At risk of sounding like Danny Finkelstein - not that there's anything wrong with that - the key to understanding the Cabinet reshuffle lies in what's happened to Brendan Rodgers at Liverpool. The club hoped that the new manager would improve their fortunes, and yet the team's prospects seem as poor as a few months ago.This corroborates evidence from Italy, Belgium and the Netherlands, which shows that changing managers does not generally improve teams' performance.

It's not just football managers where turnover doesn't improve things.Boris Groysberg has shown that equity analysts' performance tends to deteriorate after they change firm.

If cabinet ministers are anything like football managers or equity analysts, therefore, reshuffles don't lead to better government.

There's a reason for this. Organizational capital often matters more than individual talent. Some nice evidence for this comes from a study of heart surgeons by Robert Huckman and Gary Pisano. They found (pdf) that the quality of a surgeon's work improves with experience at the same hospital, but does not improve with his experience at other hospitals. This suggests that a surgeon's skills are not portable across hospitals but are instead embedded in his relationships with colleagues and specific hospitals.

Herein lies Mr Rodgers' problem. His efforts to turn Liverpool around are constrained by the club's organization and (recent) history.

This almost certainly applies to cabinet ministers. For example, new Justice Secretary Chris Grayling might want to bang up more offenders, but he'll be constrained by the lack of prison space, sentencing guidelines and the pesky rule of law.

What's more, the very facts that ministers lack management experience and are so often reshuffled (pdf) makes it likely that they'll "go native" and conform to the wishes of Sir Humphreys. So again, organizational capital dominates individual agency.Whether this is a good or bad thing is a separate issue.
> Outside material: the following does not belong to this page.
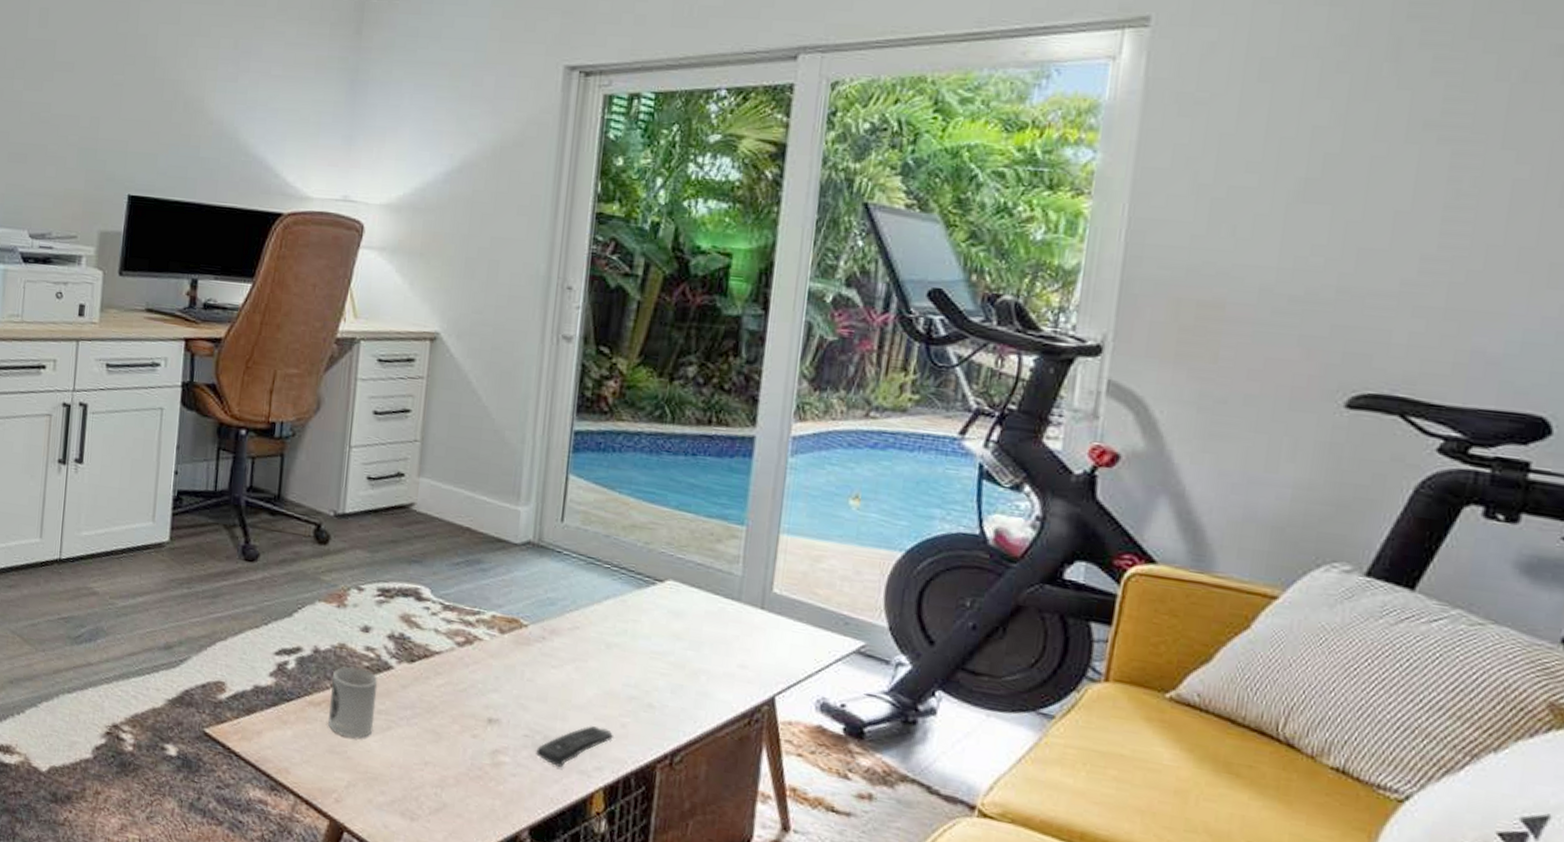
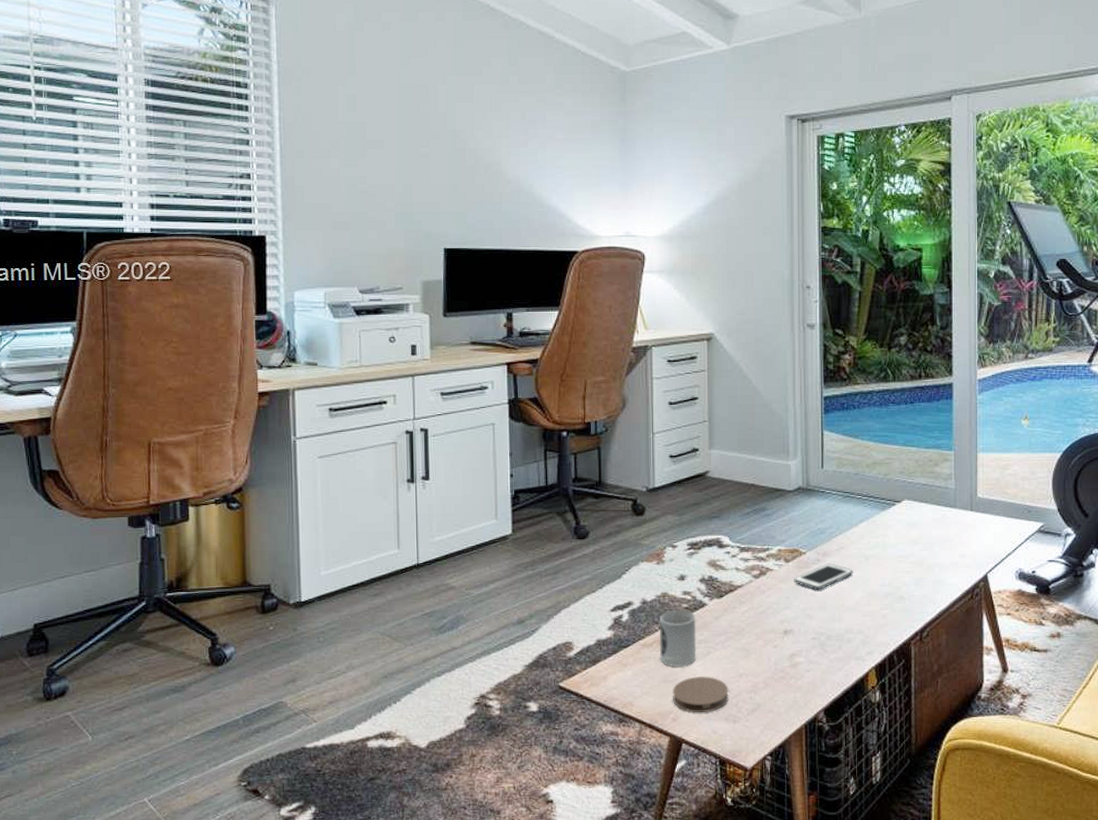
coaster: none [338,753,409,801] -> present [673,677,729,713]
cell phone: none [508,644,588,676] -> present [794,563,853,591]
remote control: present [536,726,613,767] -> none [823,621,877,657]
This raises the question: if there are powerful counterweights to the ability of reshuffles to improve the quality of government, why do them? The answer, I suspect, has more to do with party discipline than ministerial effectiveness. Reshuffles give backbenchers and junior ministers the hope of advancement, which encourages them to toe the party line.

Beyond this function, however, it's not clear that reshuffles generally much matter. Obsessing over which particular minister is up or down is like watching a soap opera in which everyone is Ken Barlow and nobody is Michelle Connor - which is pretty pointless.